Consumer Spending Price Index Inflation Shakes Markets: Nasdaq Rally Crashes, Bitcoin Drops to a New 2026 Low



BTCUSD
‪−2.43%‬
Bitcoin price
BTCUSD
fell to around $58,000 on Thursday, its lowest level since September 2024, after rising US inflation dampened hopes for a near-term Federal Reserve interest rate cut.

US stocks also fell in tandem, wiping out intraday gains for the Nasdaq 100. Both markets dropped after the Fed’s preferred inflation gauge rose faster than expected in May.

Hot Inflation Weakens Rate-Cut Hopes

The Personal Consumption Expenditures (PCE) price index rose 4.1% in May from a year earlier, its highest reading since April 2023. The figure was up from 3.8% in April, according to a government report. The core PCE index, which excludes food and energy, rose 3.4%.

The numbers pointed to an economy that is proving resilient, not one that is slowing. Consumer spending rose 0.7% in May, beating expectations, while first-quarter GDP was revised up to 2.1% from 1.6%. Some economists now see room for potential rate hikes rather than cuts.

Under Fed Chair Kevin Warsh, the Federal Reserve kept the benchmark interest rate at 3.5% to 3.75% in June, and projected higher rates ahead. It linked part of the price pressure to energy supply shocks stemming from the conflict in the الشرق الأوسط. This stance weakened expectations of Fed rate cuts across markets, as traders had been expecting easing this year.

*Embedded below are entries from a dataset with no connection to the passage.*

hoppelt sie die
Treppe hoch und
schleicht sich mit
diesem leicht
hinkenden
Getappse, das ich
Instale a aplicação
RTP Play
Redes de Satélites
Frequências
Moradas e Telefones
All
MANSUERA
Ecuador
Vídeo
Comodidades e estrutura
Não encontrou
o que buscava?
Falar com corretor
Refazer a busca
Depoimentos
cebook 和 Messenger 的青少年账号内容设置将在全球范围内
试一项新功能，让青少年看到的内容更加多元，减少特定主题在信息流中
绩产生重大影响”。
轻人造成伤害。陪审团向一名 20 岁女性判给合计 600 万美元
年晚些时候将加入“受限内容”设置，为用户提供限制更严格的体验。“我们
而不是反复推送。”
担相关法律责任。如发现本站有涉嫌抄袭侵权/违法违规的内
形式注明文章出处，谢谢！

Bitcoin Price Slide Mirrors Nasdaq Reversal

Bitcoin had traded above $61,800 earlier in the session before its decline accelerated. Ownership of the token then changed hands at around $59,200, down about 2.6% over the day. That left it roughly 53% below its record high of $126,080 in October 2025.

The drop sparked a wave of forced selling. More than $450 million in distressed leveraged long positions were liquidated within about an hour.

Across the market, total crypto liquidations reached $1.26 billion among more than 209,000 traders over 24 hours, according to CoinGlass.

Crypto and tech stocks have tracked each other closely this year. The Nasdaq 100 had risen before prices reversed, reflecting a major tech selloff in June that also dragged Bitcoin lower. \

Higher prices raise the cost of holding risk, weighing on both.

Whether $58,000 sets the local bottom may depend on the next Federal Reserve meeting in late July. With inflation rising and growth holding steady, policymakers have little reason to cut. That leaves risk assets exposed to further volatility.